Misérable référendum
Distribution alimentaire aux Vernets. Keystone
Votation

La pandémie a eu le triste mérite de révéler aux yeux de tous la précarité indigne qui règne à Genève. Elle a aussi permis, indirectement, de montrer une autre forme de misère – morale celle-ci – et de dévoiler le visage vérolé d’une droite pour qui le mot solidarité ne vaut que pour certains.

Sous prétexte de s’opposer au «travail au noir» et à l’impunité d’employeurs qui ne se seraient pas acquittés de leurs obligations (annonces aux assurances sociales, rupture illicite de contrat), elle rejette le fonds d’indemnisation pour les travailleurs qui n’ont bénéficié d’aucune aide. Quelque 15 millions de francs pour compenser les pertes de revenus des artistes payés au cachet, des indépendants, des étudiants, des serveurs sur appel ou encore des travailleuses domestiques.

Non contents d’avoir combattu en vain cette loi au Grand Conseil, l’UDC et le MCG ont lancé – sous le regard bienveillant du PLR qui maintient son opposition au texte – un référendum pour lequel ils n’ont reculé devant aucune méthode: rémunération de récolte de signatures, arguments mensongers et stigmatisation volontaire des sans-papiers.

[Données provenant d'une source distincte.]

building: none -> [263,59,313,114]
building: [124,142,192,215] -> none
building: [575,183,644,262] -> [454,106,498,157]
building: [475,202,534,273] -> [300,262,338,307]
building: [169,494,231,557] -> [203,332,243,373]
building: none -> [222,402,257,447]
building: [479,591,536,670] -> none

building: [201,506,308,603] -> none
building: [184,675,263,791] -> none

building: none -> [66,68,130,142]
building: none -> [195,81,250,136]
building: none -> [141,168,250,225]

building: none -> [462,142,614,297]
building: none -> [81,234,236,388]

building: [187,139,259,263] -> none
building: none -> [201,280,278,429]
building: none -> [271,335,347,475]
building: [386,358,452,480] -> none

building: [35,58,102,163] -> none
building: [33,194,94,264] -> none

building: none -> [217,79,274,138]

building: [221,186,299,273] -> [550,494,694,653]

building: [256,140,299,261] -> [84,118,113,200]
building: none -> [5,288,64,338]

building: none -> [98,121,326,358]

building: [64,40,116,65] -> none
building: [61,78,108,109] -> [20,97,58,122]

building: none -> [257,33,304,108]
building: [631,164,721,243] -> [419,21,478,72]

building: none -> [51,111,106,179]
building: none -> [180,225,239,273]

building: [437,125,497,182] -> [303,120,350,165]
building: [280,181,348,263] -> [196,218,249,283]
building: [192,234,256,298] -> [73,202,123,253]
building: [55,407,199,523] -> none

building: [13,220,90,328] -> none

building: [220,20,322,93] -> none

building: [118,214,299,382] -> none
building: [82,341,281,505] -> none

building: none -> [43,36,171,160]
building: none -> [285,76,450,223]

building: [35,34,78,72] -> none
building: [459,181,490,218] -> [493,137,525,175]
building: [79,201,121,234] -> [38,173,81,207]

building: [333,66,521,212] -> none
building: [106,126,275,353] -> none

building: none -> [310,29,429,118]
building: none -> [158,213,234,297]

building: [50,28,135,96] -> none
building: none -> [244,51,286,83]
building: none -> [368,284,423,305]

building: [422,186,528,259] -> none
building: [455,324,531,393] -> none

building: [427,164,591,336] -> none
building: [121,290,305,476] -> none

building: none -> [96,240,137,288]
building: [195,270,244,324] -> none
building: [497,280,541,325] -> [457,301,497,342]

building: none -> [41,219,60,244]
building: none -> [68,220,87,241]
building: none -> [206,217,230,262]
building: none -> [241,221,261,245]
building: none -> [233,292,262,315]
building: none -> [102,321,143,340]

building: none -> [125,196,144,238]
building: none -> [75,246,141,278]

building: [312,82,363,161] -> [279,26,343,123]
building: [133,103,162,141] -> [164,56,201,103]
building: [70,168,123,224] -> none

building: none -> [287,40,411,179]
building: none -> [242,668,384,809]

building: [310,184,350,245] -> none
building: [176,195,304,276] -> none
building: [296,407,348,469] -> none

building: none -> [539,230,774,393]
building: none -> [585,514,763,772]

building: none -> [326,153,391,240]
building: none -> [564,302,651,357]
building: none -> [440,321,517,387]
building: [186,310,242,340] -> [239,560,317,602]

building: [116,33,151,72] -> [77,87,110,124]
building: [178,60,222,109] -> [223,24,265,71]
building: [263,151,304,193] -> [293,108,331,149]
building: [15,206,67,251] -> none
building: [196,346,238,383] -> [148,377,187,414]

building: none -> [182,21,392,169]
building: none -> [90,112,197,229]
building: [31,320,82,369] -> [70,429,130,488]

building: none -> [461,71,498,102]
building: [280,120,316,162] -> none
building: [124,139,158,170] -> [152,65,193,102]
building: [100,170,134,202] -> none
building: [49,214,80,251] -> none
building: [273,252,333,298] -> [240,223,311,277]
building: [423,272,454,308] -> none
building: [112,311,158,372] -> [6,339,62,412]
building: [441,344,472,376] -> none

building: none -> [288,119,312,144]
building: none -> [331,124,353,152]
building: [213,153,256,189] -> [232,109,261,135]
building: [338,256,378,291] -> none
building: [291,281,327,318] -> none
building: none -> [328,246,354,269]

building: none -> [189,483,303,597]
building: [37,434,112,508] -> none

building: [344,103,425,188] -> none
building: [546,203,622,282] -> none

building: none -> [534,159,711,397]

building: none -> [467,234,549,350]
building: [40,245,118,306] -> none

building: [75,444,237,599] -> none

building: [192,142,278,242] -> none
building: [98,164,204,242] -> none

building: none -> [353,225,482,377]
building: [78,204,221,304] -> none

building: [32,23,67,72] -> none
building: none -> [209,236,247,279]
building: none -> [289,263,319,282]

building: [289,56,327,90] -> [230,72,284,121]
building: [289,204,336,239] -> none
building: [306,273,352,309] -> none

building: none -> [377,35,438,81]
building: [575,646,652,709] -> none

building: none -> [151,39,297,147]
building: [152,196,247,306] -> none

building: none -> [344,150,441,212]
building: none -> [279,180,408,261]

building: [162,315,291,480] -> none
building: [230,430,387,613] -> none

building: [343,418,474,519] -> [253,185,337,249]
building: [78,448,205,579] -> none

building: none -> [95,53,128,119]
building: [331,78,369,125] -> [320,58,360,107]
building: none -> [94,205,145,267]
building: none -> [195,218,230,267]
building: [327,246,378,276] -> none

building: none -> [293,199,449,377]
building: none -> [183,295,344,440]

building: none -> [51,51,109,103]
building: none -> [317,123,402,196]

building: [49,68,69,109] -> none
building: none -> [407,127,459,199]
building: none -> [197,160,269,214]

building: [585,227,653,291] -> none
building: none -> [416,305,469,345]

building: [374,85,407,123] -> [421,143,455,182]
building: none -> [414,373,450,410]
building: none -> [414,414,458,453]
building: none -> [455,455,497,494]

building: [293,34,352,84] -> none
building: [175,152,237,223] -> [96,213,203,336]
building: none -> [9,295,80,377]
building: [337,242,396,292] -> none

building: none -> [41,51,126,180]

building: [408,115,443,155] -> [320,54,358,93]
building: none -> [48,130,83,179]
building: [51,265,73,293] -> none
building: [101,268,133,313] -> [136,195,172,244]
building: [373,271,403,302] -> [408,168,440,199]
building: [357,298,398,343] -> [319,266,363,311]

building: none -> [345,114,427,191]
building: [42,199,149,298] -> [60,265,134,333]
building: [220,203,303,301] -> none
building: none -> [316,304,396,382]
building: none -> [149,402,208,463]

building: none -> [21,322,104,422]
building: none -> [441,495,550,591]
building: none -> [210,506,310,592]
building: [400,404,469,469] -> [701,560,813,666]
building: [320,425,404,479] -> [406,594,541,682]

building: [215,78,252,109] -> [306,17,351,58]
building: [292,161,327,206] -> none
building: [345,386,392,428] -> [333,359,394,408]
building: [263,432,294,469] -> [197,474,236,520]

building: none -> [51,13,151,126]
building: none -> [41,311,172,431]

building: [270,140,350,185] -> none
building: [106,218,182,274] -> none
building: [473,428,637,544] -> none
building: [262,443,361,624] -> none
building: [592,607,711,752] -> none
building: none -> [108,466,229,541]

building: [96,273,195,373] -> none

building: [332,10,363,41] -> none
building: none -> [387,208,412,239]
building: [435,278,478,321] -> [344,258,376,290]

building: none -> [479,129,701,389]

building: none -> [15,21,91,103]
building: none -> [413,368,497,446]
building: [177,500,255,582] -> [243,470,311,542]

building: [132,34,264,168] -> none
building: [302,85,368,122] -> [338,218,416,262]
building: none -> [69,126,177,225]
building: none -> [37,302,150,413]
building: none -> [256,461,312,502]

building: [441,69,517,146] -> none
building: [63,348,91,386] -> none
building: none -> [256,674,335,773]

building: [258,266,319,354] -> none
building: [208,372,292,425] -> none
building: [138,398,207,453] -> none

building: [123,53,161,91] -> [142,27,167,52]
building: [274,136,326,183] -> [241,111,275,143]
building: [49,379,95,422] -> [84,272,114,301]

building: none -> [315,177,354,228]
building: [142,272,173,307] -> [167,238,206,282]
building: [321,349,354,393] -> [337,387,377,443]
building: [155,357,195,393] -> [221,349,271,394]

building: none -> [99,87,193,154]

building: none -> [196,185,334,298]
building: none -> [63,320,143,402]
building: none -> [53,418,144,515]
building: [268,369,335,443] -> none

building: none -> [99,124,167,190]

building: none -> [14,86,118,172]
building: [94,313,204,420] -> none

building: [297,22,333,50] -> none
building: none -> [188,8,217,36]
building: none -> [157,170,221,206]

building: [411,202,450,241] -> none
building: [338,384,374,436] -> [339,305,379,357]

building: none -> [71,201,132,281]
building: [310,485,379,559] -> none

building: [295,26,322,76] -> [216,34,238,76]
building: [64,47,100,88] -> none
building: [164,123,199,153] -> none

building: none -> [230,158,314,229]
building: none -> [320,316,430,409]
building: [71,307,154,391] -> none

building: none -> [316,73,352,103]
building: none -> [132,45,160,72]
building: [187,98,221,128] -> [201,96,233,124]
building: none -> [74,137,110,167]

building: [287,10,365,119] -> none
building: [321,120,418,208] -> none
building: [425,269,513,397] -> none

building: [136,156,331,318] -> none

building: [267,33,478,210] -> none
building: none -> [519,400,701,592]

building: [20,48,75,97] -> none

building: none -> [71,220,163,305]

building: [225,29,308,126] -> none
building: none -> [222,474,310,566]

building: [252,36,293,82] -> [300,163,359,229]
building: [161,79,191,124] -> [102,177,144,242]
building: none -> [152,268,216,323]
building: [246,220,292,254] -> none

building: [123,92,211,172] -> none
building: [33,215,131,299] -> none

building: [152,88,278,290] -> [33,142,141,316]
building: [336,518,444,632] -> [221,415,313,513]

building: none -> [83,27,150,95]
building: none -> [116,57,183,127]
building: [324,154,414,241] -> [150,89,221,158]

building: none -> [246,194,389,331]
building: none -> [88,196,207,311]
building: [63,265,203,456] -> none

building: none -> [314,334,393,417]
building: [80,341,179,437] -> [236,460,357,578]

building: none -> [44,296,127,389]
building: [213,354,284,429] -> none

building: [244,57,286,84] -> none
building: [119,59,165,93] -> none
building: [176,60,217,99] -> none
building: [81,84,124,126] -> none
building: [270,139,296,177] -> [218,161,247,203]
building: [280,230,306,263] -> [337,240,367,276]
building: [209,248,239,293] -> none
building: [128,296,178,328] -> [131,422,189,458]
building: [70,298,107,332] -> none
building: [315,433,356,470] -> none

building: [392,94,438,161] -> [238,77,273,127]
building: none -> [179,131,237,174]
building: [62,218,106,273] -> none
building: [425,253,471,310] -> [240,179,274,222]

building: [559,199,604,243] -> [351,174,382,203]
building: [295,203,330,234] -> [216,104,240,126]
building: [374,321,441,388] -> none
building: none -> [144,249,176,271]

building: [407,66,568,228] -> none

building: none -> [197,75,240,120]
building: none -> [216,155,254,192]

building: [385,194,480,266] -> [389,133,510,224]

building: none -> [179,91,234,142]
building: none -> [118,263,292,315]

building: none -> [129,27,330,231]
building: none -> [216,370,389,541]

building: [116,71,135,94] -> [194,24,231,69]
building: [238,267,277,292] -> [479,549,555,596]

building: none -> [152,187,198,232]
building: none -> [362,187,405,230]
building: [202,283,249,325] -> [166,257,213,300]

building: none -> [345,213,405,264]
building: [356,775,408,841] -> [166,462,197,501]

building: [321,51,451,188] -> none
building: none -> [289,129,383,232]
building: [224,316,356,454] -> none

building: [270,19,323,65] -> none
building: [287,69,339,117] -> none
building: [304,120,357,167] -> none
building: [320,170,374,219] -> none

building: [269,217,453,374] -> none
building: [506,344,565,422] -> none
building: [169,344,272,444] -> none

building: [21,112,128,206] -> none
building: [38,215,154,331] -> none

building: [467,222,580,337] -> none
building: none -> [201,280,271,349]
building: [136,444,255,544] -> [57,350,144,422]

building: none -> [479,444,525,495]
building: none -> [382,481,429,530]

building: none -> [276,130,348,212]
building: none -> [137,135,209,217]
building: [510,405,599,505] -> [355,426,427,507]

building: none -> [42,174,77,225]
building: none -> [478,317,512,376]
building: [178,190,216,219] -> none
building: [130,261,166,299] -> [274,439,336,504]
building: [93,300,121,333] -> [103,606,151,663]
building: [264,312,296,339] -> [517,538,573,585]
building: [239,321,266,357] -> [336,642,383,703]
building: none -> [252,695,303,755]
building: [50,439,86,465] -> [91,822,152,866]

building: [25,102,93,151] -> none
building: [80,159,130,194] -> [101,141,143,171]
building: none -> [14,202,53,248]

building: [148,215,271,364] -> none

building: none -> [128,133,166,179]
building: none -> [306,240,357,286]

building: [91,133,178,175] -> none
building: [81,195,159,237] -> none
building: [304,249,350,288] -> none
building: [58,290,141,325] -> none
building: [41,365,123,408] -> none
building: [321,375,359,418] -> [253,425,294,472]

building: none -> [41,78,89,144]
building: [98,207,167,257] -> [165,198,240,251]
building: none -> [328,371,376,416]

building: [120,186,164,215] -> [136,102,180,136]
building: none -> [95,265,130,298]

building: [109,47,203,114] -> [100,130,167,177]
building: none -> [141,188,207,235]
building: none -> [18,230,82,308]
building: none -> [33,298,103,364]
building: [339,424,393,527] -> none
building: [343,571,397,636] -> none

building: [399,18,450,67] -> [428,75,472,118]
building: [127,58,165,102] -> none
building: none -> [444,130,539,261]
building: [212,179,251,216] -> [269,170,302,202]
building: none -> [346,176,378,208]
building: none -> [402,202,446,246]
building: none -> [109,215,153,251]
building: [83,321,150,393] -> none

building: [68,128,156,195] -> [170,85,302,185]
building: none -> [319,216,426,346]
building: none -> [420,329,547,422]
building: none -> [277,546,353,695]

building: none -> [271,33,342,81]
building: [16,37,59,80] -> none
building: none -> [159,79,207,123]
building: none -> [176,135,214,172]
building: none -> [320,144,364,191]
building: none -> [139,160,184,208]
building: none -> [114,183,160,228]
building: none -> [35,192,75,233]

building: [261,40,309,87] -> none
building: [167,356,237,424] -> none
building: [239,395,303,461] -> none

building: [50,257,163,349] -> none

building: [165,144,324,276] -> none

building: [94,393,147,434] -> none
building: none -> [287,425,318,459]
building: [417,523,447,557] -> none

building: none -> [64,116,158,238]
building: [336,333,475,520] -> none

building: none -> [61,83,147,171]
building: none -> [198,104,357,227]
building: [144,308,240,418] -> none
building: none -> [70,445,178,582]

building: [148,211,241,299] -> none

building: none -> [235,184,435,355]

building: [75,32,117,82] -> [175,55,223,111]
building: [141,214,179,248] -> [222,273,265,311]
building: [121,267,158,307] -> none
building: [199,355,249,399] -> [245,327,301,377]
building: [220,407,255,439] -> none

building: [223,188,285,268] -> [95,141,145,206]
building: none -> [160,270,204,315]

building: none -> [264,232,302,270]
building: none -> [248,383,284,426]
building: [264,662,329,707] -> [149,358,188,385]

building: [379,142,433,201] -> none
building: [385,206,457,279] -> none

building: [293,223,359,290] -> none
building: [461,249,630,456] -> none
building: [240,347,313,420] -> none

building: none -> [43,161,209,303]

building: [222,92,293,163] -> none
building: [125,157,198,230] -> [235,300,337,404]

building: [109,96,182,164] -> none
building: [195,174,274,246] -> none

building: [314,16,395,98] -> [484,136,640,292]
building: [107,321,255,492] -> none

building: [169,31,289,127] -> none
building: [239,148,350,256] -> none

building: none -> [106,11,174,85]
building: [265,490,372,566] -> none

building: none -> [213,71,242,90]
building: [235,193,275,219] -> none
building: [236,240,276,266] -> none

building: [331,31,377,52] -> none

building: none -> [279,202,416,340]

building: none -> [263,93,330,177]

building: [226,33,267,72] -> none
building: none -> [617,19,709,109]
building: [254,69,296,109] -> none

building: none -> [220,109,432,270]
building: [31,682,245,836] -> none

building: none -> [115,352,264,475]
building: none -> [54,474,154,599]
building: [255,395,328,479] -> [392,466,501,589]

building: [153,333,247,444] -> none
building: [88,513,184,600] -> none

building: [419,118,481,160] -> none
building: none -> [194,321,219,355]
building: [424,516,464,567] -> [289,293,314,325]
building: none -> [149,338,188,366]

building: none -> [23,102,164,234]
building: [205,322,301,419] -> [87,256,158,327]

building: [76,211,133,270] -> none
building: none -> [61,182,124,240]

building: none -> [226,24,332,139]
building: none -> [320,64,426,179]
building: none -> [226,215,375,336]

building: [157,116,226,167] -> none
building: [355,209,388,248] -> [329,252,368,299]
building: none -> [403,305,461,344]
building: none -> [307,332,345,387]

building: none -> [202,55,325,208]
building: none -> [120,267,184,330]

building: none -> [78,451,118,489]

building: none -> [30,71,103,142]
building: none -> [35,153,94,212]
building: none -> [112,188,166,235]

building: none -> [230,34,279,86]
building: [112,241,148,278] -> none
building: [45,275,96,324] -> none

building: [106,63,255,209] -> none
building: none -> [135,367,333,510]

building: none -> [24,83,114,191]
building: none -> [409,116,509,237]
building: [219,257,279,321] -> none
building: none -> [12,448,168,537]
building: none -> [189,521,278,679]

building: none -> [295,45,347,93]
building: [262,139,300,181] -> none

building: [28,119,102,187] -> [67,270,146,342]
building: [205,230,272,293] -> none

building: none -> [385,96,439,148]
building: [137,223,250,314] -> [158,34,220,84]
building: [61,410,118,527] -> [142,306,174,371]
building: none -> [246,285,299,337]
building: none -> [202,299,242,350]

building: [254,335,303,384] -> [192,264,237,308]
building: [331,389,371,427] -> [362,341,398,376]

Car oui, cette loi a la vertu de ne pas exclure les personnes sans statut légal (70% des bénéficiaires de ce fonds travaillent de manière régulière à Genève). Et c’est une excellente chose. Elles participent, certainement davantage que les référendaires, au bien-être et à la prospérité de tous. Leur refuser cette modeste bouée n’aura aucune espèce d’incidence sur la lutte contre le travail illégal et ne punira certainement pas les patrons crapuleux.

En réalité, céder aux sirènes des référendaires aurait pour conséquence de pénaliser les sans-papiers ainsi que toutes les autres personnes concernées par la loi, deux fois. Privées de protection par leur statut précaire, elles devraient en plus tirer une croix sur la seule compensation financière à laquelle elles auraient droit.

Une profonde injustice, mais surtout une absurdité. La société aurait tout à gagner à éviter une catastrophe sociale. Le prix à payer de la perte d’un logement ou d’un renoncement à des soins coûtant, au final, plus cher à la collectivité.

C’est une question de principe, disent les opposants à la loi. Mais de quels principes peut-on raisonnablement se réclamer lorsqu’on décide – par lâcheté, opportunisme ou pingrerie – de laisser sur le bas-côté ceux que le sort a accablé? Certainement pas celui de l’humanité la plus élémentaire.